By the time the gavel fell on the hearings, McCarthy could be seen desperately haranguing an empty chamber. Having finally gone too far, he was censured by a slim majority of his peers. Neither the career nor the man himself ever recovered; he died three years later. McCarthy’s last years were not pretty. He was in and out of the hospital with exhaustion, broken bones, failing organs. Apt to suddenly appear on crutches, or with his arm in a sling, he fluctuated noticeably in weight. His official cause of death, “noninfectious, seldom fatal, hepatitis, cause unknown," is not consistent with the acute alcoholic’s liver disease that is generally thought to have killed him.

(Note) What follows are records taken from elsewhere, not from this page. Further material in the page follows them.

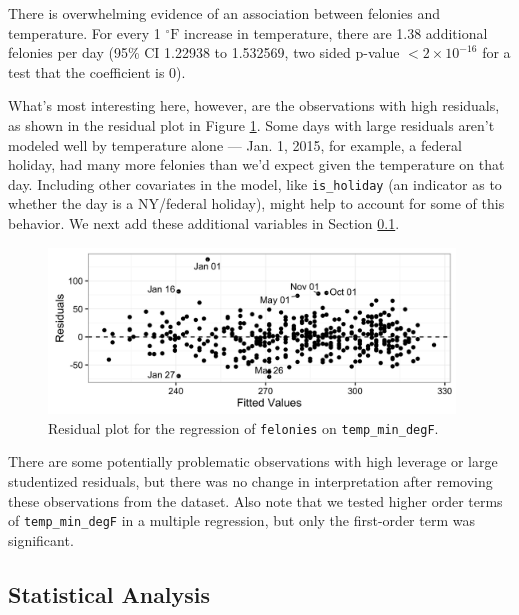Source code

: \documentclass[11pt,notitlepage]{article}
\newcommand{\degf}{^\circ\text{F}}
\begin{document}

There is overwhelming evidence of an association between felonies and temperature. For every 1 $\degf$ increase in temperature, there are 1.38 additional felonies per day (95\% CI 1.22938 to 1.532569, two sided p-value $<2\times10^{-16}$ for a test that the coefficient is 0).

What's most interesting here, however, are the observations with high residuals, as shown in the residual plot in Figure \ref{fig:lm1Residuals}. Some days with large residuals aren't modeled well by temperature alone --- Jan. 1, 2015, for example, a federal holiday, had many more felonies than we'd expect given the temperature on that day. Including other covariates in the model, like \texttt{is_holiday} (an indicator as to whether the day is a NY/federal holiday), might help to account for some of this behavior. We next add these additional variables in Section \ref{sec:modelFeloniesMultipleRegression}.

\begin{figure}[!h]
	\centering
	\captionsetup{width=0.9\textwidth}
	\includegraphics[width=4.25in]{figures/lm1Residuals.png}
	\vspace*{-3mm}
	\caption{Residual plot for the regression of \texttt{felonies} on \texttt{temp_min_degF}.}
	\label{fig:lm1Residuals}
	\vspace*{-3mm}
\end{figure}


There are some potentially problematic observations with high leverage or large studentized residuals, but there was no change in interpretation after removing these observations from the dataset. Also note that we tested higher order terms of \texttt{temp_min_degF} in a multiple regression, but only the first-order term was significant.


\subsection{Statistical Analysis}
\label{sec:modelFeloniesMultipleRegression}
\end{document}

McCarthy’s opiate addiction became public fodder only after Anslinger’s death. A 1978 article in, of all places, Ladies Home Journal named McCarthy as the senator in Anslinger’s autobiography. “Agents who worked under [Anslinger] claim that the late Sen. Joseph McCarthy was addicted to morphine and regularly obtained his narcotics through a druggist near the White House, authorized by Anslinger to fill the prescription,” Maxine Cheshire wrote.
Given Cheshire’s credentials as a respected Washington Post reporter, the report was treated not as gossip but as news, and widely disseminated. United Press International (UPI) put it starkly, “[McCarthy] was a morphine addict who had his drugs supplied by the Federal Bureau of Narcotics for the sake of national security.”
In Flowers in the Blood: the Story of Opium, a 1981 investigation into the history of opium use, addiction and interdiction, Dean Latimer reported that the relationship between Anslinger and McCarthy was more complicated and hypocritical than Anslinger had ever let on. Just when the top drug-enforcer was supplying McCarthy with his government-approved pharmaceutical smack, the two worked hand in hand to pin the country’s burgeoning heroin trade on a Communist Chinese plot, even though the trafficking was clearly a mafia-controlled operation. Such a fiction would have conveniently served the federal government’s relaxed policy toward organized crime. (During his 40-year reign, FBI chief J. Edgar Hoover never even acknowledged Cosa Nostra’s very existence.)
The last mainstream mention of McCarthy’s morphine addiction that this writer has uncovered dates back to 1989, when the Philadelphia Inquirer attacked scholarship supporting Cheshire’s findings. By now, of course, anyone who could have authoritatively confirmed the story is long dead.
McCarthy was undoubtedly a man who wrestled with more than his share of private demons that he was only too eager to unleash on the nation. His exploitation of his country’s greatest fears have made him a polarizing figure. To most, he is a cautionary tale about the abuse of power. But to some, he is an exemplar of the principle that, as the late Arizona senator Barry Goldwater famously said, “Extremism in the defense of liberty is no vice.” Given the current climate of polarization in our national politics, it is not surprising that McCarthy-as-myth has made a comeback.
For the recovery community, there is a special question in the story of Joe McCarthy. Whether omitted by those who would rehabilitate him or advertised by those who would vilify him, his addiction is viewed as a shameful "scarlet letter." For those of us who view addiction as a disease to be treated with sympathy—and who reserve none of that emotion for McCarthy the demagogue—coming to terms with McCarthy the addict is, to say the least, challenging.